■映画について
『三姉妹~雲南の子』は、中国の最貧困地域である雲南省で、逞しく生き抜く一家を浮き彫りにするドキュメンタリー映画である。
ナレーションによる解説は一切ない。登場人物の名前と相関関係、時期、場所の説明が簡単にされているのみである。
「演出」も一切なく画面の中に映し出される出来事はすべて自然の中の偶然である。私たちが暮らす場所からは遠く離れているが、日常の中にある仕草や行動は共通する部分も多く、共感を覚える事もしばしばある。
■日本と雲南省
極貧生活の中の自然の厳しさには、私たちの想像を絶するであろう。
私は現在27歳である。
現在の雲南省の現状は戦後の日本と似ているように言われるが、戦後を経験していない世代にとって、やはりそれは想像の域を出ない。
日本は望めば何不自由なく手に入れられる国である。インフラは整い、公共設備や福利の面でも優れている。
その便利な社会で、本作のような貧困に接することは現実にはほとんどありえないであろう。
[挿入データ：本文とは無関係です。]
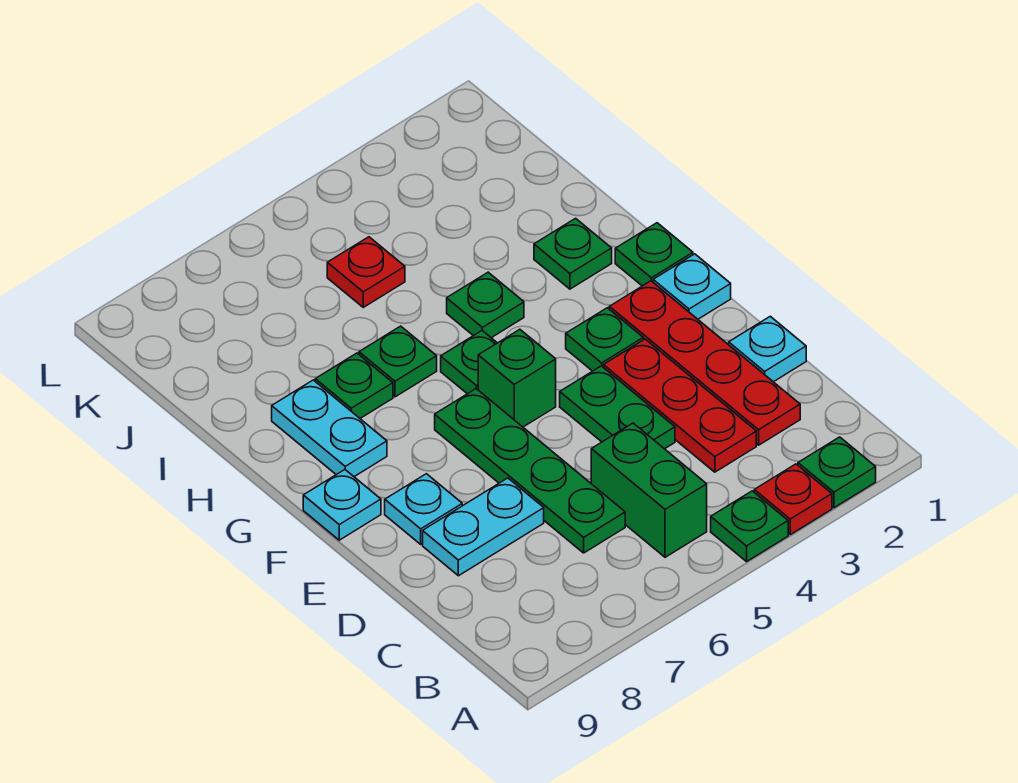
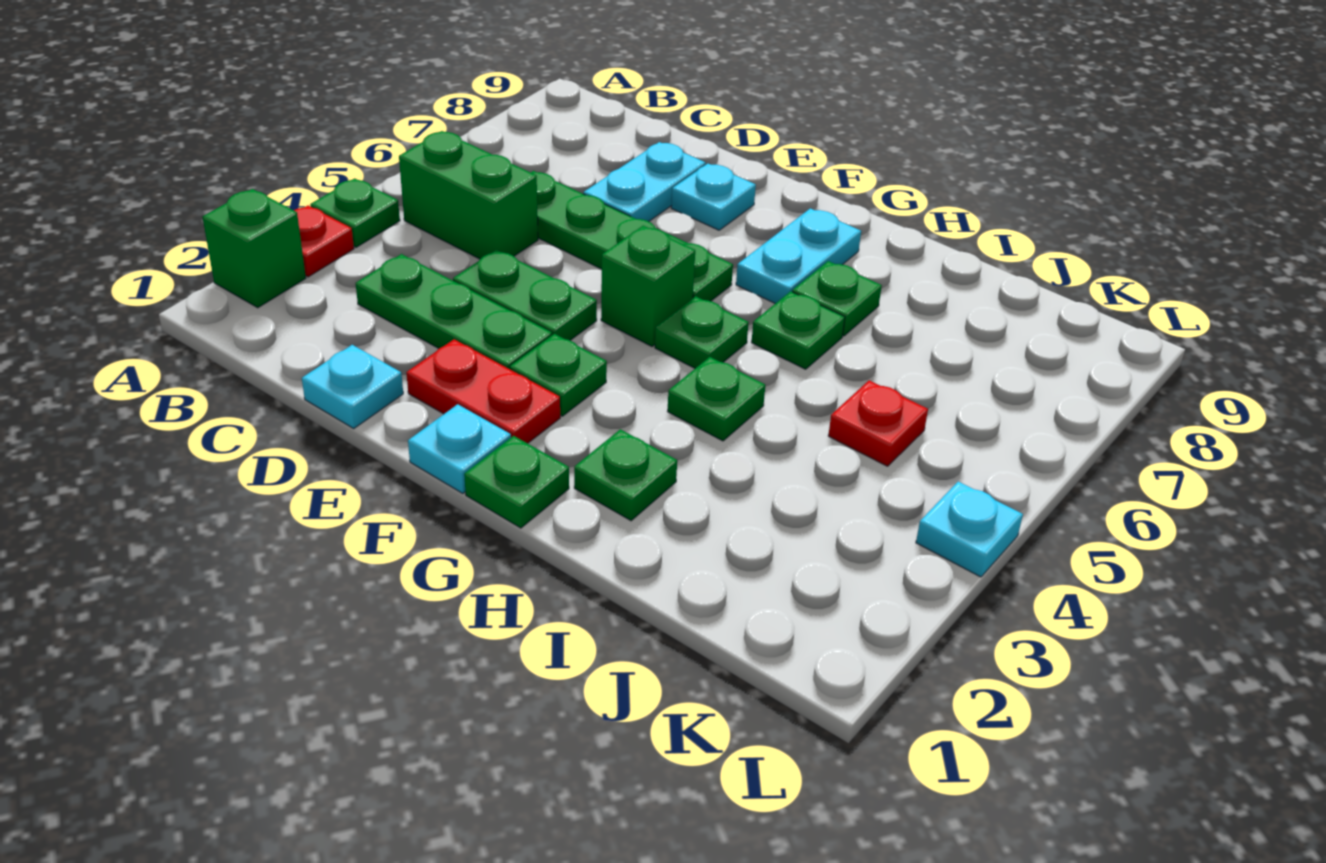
green plate A2 level 1 -> green brick A2 level 1
red plate C2:F2 level 1 -> red plate E2:F2 level 1
red plate C3:E3 level 1 -> green plate C3:E3 level 1
cyan plate F9 level 1 -> cyan plate L4 level 1
cyan plate G8:H8 level 1 -> cyan plate G7:G8 level 1

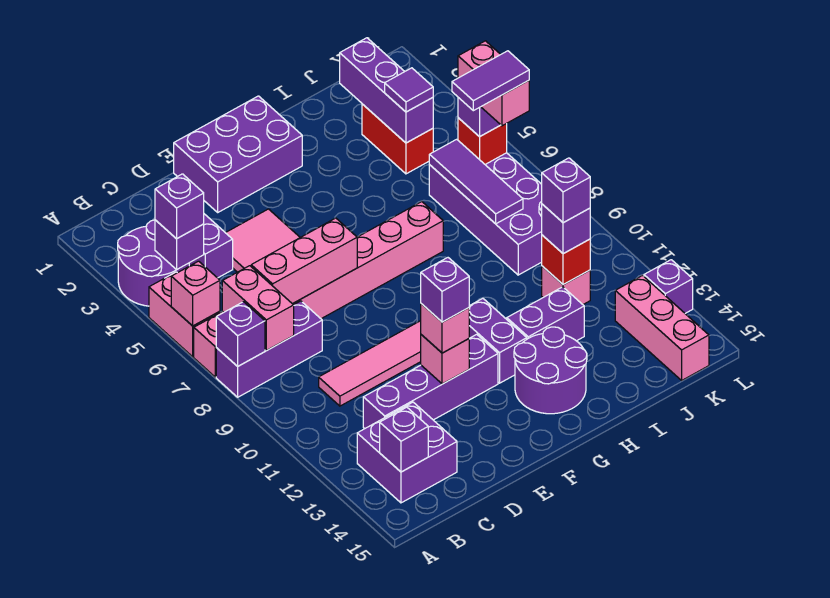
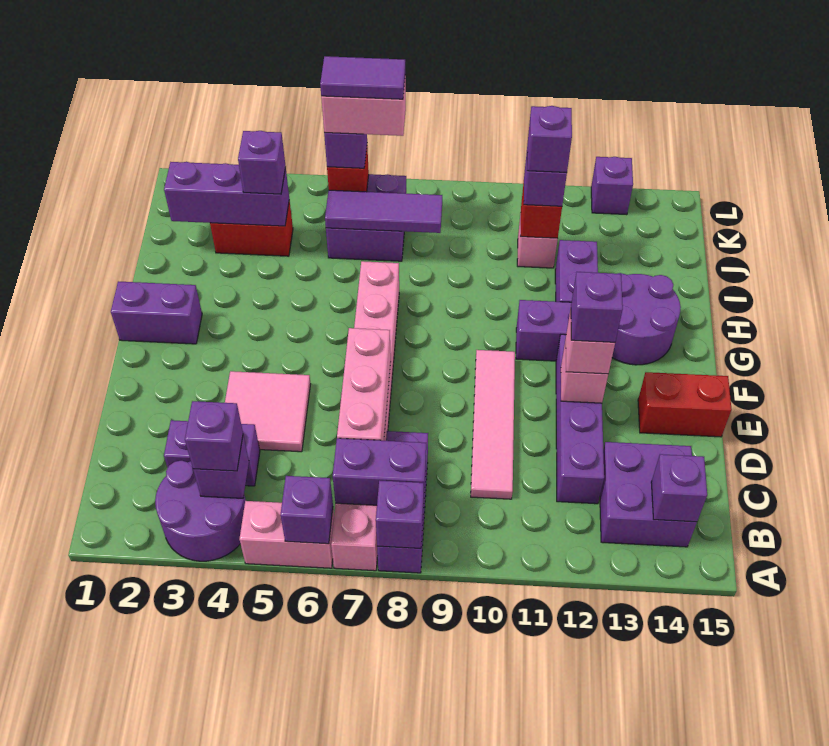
pink brick A6 level 2 -> purple brick A6 level 2
pink brick B7:B8 level 2 -> purple brick B7:B8 level 2
purple brick E1:G2 level 1 -> purple brick G1:G2 level 1
none -> red brick E14:E15 level 1
purple tile J4 level 3 -> purple brick J4 level 3
purple brick J6:K9 level 1 -> purple brick J6:K7 level 1
purple tile J7:K7 level 5 -> purple tile K6:K7 level 5
pink brick K13:K15 level 1 -> none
たとえ映画であっても人々の目に入る機会は少ないであろう。
なぜならば、本作が取り上げる主題は、私たちからすれば「過去」だからである。
現在は未来へ向かって刻々と突き進み、決して戻る事はない。
少しでも足踏みをすれば、途端に取り残される風潮にある。
日本に限らず文明とは、常に発展を求め、効率性と利便性を脇に通れて歩くのであろう。
本作の舞台である雲南省の村においても、中国の発展に引き上げられようとしているのである。
■映画が訴えるもの
本作において、具体的かつ明確なメッセージはない。
画面に映し出される映像と音で、自ら想像するしか方法がない。
しかし、一つだけ明確にあるのが、これが世界の中の一つの村であるということである。
架空の村ではなく、現実に存在し、そこに暮らしている人たちがいるのである。
どの国が豊かで、どの地域が貧しいかという単純なことではない。
どこが優れていて、どこが劣っているのかを比較するのも短絡的過ぎる。
あえて言えば、雲南省の三姉妹も私たちと同じ人間であるということではないだろうか。
なんの新鮮味もないことだが、これが真実であると思う。